Paul is pointing out that there is nothing in the law and nothing in the flesh to provide the necessary help for him to overcome sin. He admits that the law is good and at the same time that the flesh is sinful. Even though he might have wanted to behave morally, he could not.
You can also take Paul’s point to be that Christians still struggle with their sinful nature. We still sin even though we despise sin.

A Principle is at Work in Me

Romans 7:21–25 NASB95
I find then the principle that evil is present in me, the one who wants to do good. For I joyfully concur with the law of God in the inner man, but I see a different law in the members of my body, waging war against the law of my mind and making me a prisoner of the law of sin which is in my members. Wretched man that I am! Who will set me free from the body of this death? Thanks be to God through Jesus Christ our Lord! So then, on the one hand I myself with my mind am serving the law of God, but on the other, with my flesh the law of sin.
Is Paul referring to the Mosaic Law or to the Law of God or to just a principle?
He joyfully concurs with the law of God in the inner man.

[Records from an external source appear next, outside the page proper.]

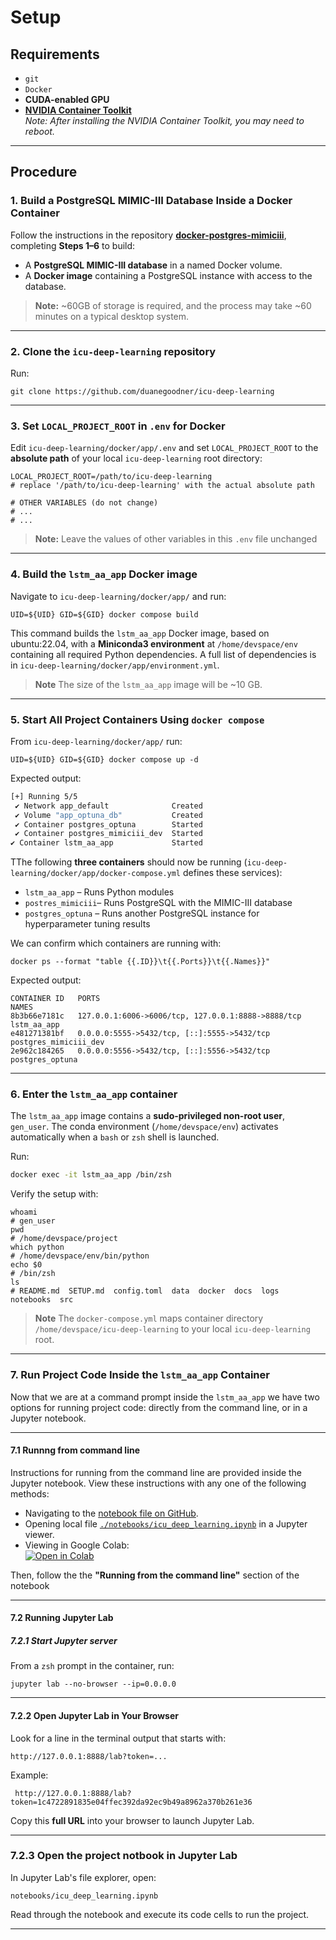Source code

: # Setup

## Requirements

- `git`
- `Docker`
- **CUDA-enabled GPU**
- **[NVIDIA Container Toolkit](https://docs.nvidia.com/datacenter/cloud-native/container-toolkit/overview.html#installation-guide)**  
  *Note: After installing the NVIDIA Container Toolkit, you may need to reboot.*

---

## Procedure

### **1. Build a PostgreSQL MIMIC-III Database Inside a Docker Container**

Follow the instructions in the repository **[docker-postgres-mimiciii](https://github.com/duanegoodner/docker-postgres-mimiciii)**, completing **Steps 1–6** to build:

- A **PostgreSQL MIMIC-III database** in a named Docker volume.
- A **Docker image** containing a PostgreSQL instance with access to the database.

> **Note:** ~60GB of storage is required, and the process may take ~60 minutes on a typical desktop system.

---

### **2. Clone the `icu-deep-learning` repository**
Run:

```shell
git clone https://github.com/duanegoodner/icu-deep-learning
 ```

---

### 3. Set `LOCAL_PROJECT_ROOT` in `.env` for Docker

Edit `icu-deep-learning/docker/app/.env` and set `LOCAL_PROJECT_ROOT` to the **absolute path** of your local `icu-deep-learning` root directory:

```shell
LOCAL_PROJECT_ROOT=/path/to/icu-deep-learning
# replace '/path/to/icu-deep-learning' with the actual absolute path

# OTHER VARIABLES (do not change)
# ...
# ...
```
> **Note:** Leave the values of other variables in this `.env` file unchanged

---

### 4. Build the `lstm_aa_app` Docker image

Navigate to `icu-deep-learning/docker/app/` and run:

```shell
UID=${UID} GID=${GID} docker compose build
```
This command builds the `lstm_aa_app` Docker image, based on ubuntu:22.04, with a **Miniconda3 environment** at `/home/devspace/env` containing all required Python dependencies.
A full list of dependencies is in `icu-deep-learning/docker/app/environment.yml`.

> **Note** The size of the `lstm_aa_app` image will be ~10 GB.

---

### 5. Start All Project Containers Using `docker compose`
From `icu-deep-learning/docker/app/` run:

```shell
UID=${UID} GID=${GID} docker compose up -d
```
Expected output:

```bash
[+] Running 5/5
 ✔ Network app_default              Created                                          0.2s 
 ✔ Volume "app_optuna_db"           Created                                          0.0s 
 ✔ Container postgres_optuna        Started                                          0.6s 
 ✔ Container postgres_mimiciii_dev  Started                                          0.6s 
✔ Container lstm_aa_app             Started                                          0.8s
```
TThe following **three containers** should now be running (`icu-deep-learning/docker/app/docker-compose.yml` defines these services):

- `lstm_aa_app` – Runs Python modules
- `postres_mimiciii`– Runs PostgreSQL with the MIMIC-III database
- `postgres_optuna` – Runs another PostgreSQL instance for hyperparameter tuning results

We can confirm which containers are running with:
```
docker ps --format "table {{.ID}}\t{{.Ports}}\t{{.Names}}"
```
Expected output:
```
CONTAINER ID   PORTS                                                NAMES
8b3b66e7181c   127.0.0.1:6006->6006/tcp, 127.0.0.1:8888->8888/tcp   lstm_aa_app
e481271381bf   0.0.0.0:5555->5432/tcp, [::]:5555->5432/tcp          postgres_mimiciii_dev
2e962c184265   0.0.0.0:5556->5432/tcp, [::]:5556->5432/tcp          postgres_optuna
```


---


### 6. Enter the `lstm_aa_app` container

The `lstm_aa_app` image contains a **sudo-privileged non-root user**, `gen_user`.  The conda environment (`/home/devspace/env`) activates automatically when a `bash` or `zsh` shell is launched.

Run:

```bash 
docker exec -it lstm_aa_app /bin/zsh
```
Verify the setup with:

```shell
whoami
# gen_user
pwd
# /home/devspace/project
which python
# /home/devspace/env/bin/python
echo $0
# /bin/zsh
ls
# README.md  SETUP.md  config.toml  data  docker  docs  logs  notebooks  src
```
> **Note** The `docker-compose.yml` maps container directory `/home/devspace/icu-deep-learning` to your local `icu-deep-learning` root.

---

### 7. Run Project Code Inside the `lstm_aa_app` Container

Now that we are at a command prompt inside the `lstm_aa_app` we have two options for running project code: directly from the command line, or in a Jupyter notebook. 

---

#### 7.1 Runnng from command line

Instructions for running from the command line are provided inside the Jupyter notebook. View these instructions with any one of the following methods:

- Navigating to the [notebook file on GitHub](https://github.com/duanegoodner/icu-deep-learning/blob/main/notebooks/icu_deep_learning.ipynb).
- Opening local file [`./notebooks/icu_deep_learning.ipynb`](notebooks/icu_deep_learning.ipynb) in a Jupyter viewer.
-  Viewing in Google Colab:  
[![Open in Colab](https://colab.research.google.com/assets/colab-badge.svg)](https://colab.research.google.com/github/duanegoodner/lstm_adversarial_attack/blob/main/notebooks/icu_deep_learning.ipynb)

 Then, follow the the **"Running from the command line"** section of the notebook

---

#### 7.2 Running Jupyter Lab

##### 7.2.1 Start Jupyter server

From a `zsh` prompt in the container, run:

```
jupyter lab --no-browser --ip=0.0.0.0
```
---

#### 7.2.2 Open Jupyter Lab in Your Browser


Look for a line in the terminal output that starts with:
```
http://127.0.0.1:8888/lab?token=...
```
Example:
```
 http://127.0.0.1:8888/lab?token=1c4722891835e04ffec392da92ec9b49a8962a370b261e36
```
Copy this **full URL** into your browser to launch Jupyter Lab.

---

### 7.2.3 Open the project notbook in Jupyter Lab

In Jupyter Lab's file explorer, open:

```
notebooks/icu_deep_learning.ipynb

```

Read through the notebook and execute its code cells to run the project.

---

But he sees a different law in the members of his body.
Ephesians 3:16 NASB95
that He would grant you, according to the riches of His glory, to be strengthened with power through His Spirit in the inner man,
Galatians 5:17 NASB95
For the flesh sets its desire against the Spirit, and the Spirit against the flesh; for these are in opposition to one another, so that you may not do the things that you please.
1 Peter 2:11 NASB95
Beloved, I urge you as aliens and strangers to abstain from fleshly lusts which wage war against the soul.

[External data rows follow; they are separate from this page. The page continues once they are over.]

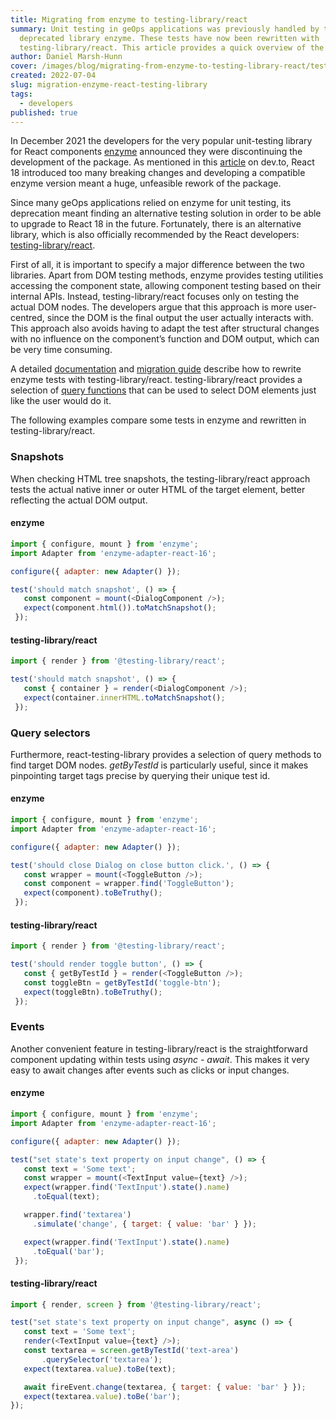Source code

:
 ```yaml
---
title: Migrating from enzyme to testing-library/react
summary: Unit testing in geOps applications was previously handled by the
  deprecated library enzyme. These tests have now been rewritten with
  testing-library/react. This article provides a quick overview of the updates.
author: Daniel Marsh-Hunn
cover: /images/blog/migrating-from-enzyme-to-testing-library-react/testing-library.png
created: 2022-07-04
slug: migration-enzyme-react-testing-library
tags:
  - developers
published: true
---
```

In December 2021 the developers for the very popular unit-testing library for React components [enzyme](https://enzymejs.github.io/enzyme/) announced they were discontinuing the development of the package. As mentioned in this [article](https://dev.to/wojtekmaj/enzyme-is-dead-now-what-ekl) on dev.to, React 18 introduced too many breaking changes and developing a compatible enzyme version meant a huge, unfeasible rework of the package.

Since many geOps applications relied on enzyme for unit testing, its deprecation meant finding an alternative testing solution in order to be able to upgrade to React 18 in the future. Fortunately, there is an alternative library, which is also officially recommended by the React developers: [testing-library/react](https://testing-library.com/react). 

First of all, it is important to specify a major difference between the two libraries. Apart from DOM testing methods, enzyme provides testing utilities accessing the component state, allowing component testing based on their internal APIs. Instead, testing-library/react focuses only on testing the actual DOM nodes. The developers argue that this approach is more user-centred, since the DOM is the final output the user actually interacts with. This approach also avoids having to adapt the test after structural changes with no influence on the component’s function and DOM output, which can be very time consuming.

A detailed [documentation](https://testing-library.com/docs/react-testing-library/intro/) and [migration guide](https://testing-library.com/docs/react-testing-library/migrate-from-enzyme) describe how to rewrite enzyme tests with testing-library/react. testing-library/react provides a selection of [query functions](https://testing-library.com/docs/queries/about) that can be used to select DOM elements just like the user would do it. 

The following examples compare some tests in enzyme and rewritten in testing-library/react.



### **Snapshots**

When checking HTML tree snapshots, the testing-library/react approach tests the actual native inner or outer HTML of the target element, better reflecting the actual DOM output.

#### enzyme

```js
import { configure, mount } from 'enzyme';
import Adapter from 'enzyme-adapter-react-16';

configure({ adapter: new Adapter() });

test('should match snapshot', () => {
   const component = mount(<DialogComponent />);
   expect(component.html()).toMatchSnapshot();
 });
```

#### testing-library/react

```js
import { render } from '@testing-library/react';

test('should match snapshot', () => {
   const { container } = render(<DialogComponent />);
   expect(container.innerHTML.toMatchSnapshot();
 });
```

### **Query selectors**

Furthermore, react-testing-library provides a selection of query methods to find target DOM nodes. *getByTestId* is particularly useful, since it makes pinpointing target tags precise by querying their unique test id.

#### enzyme

```js
import { configure, mount } from 'enzyme';
import Adapter from 'enzyme-adapter-react-16';

configure({ adapter: new Adapter() });

test('should close Dialog on close button click.', () => {
   const wrapper = mount(<ToggleButton />);
   const component = wrapper.find('ToggleButton');
   expect(component).toBeTruthy();
 });
```

#### testing-library/react

```js
import { render } from '@testing-library/react';

test('should render toggle button', () => {
   const { getByTestId } = render(<ToggleButton />);
   const toggleBtn = getByTestId('toggle-btn');
   expect(toggleBtn).toBeTruthy();
 });
```

### **Events**

Another convenient feature in testing-library/react is the straightforward component updating within tests using *async - await*. This makes it very easy to await changes after events such as clicks or input changes.

#### enzyme

```js
import { configure, mount } from 'enzyme';
import Adapter from 'enzyme-adapter-react-16';

configure({ adapter: new Adapter() });

test("set state's text property on input change", () => {
   const text = 'Some text';
   const wrapper = mount(<TextInput value={text} />);
   expect(wrapper.find('TextInput').state().name)
     .toEqual(text);

   wrapper.find('textarea')
     .simulate('change', { target: { value: 'bar' } });

   expect(wrapper.find('TextInput').state().name)
     .toEqual('bar');
 });
```

#### testing-library/react

```js
import { render, screen } from '@testing-library/react';

test("set state's text property on input change", async () => {
   const text = 'Some text';
   render(<TextInput value={text} />);
   const textarea = screen.getByTestId('text-area')
       .querySelector('textarea');
   expect(textarea.value).toBe(text);

   await fireEvent.change(textarea, { target: { value: 'bar' } });
   expect(textarea.value).toBe('bar');
});
```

Paul sees a different law in his members warring against the law in his mind.
This law makes Paul a prisoner of the law of in that is in his members.
Romans 6:6 NASB95
knowing this, that our old self was crucified with Him, in order that our body of sin might be done away with, so that we would no longer be slaves to sin;
1 John 3:8 NASB95
the one who practices sin is of the devil; for the devil has sinned from the beginning. The Son of God appeared for this purpose, to destroy the works of the devil.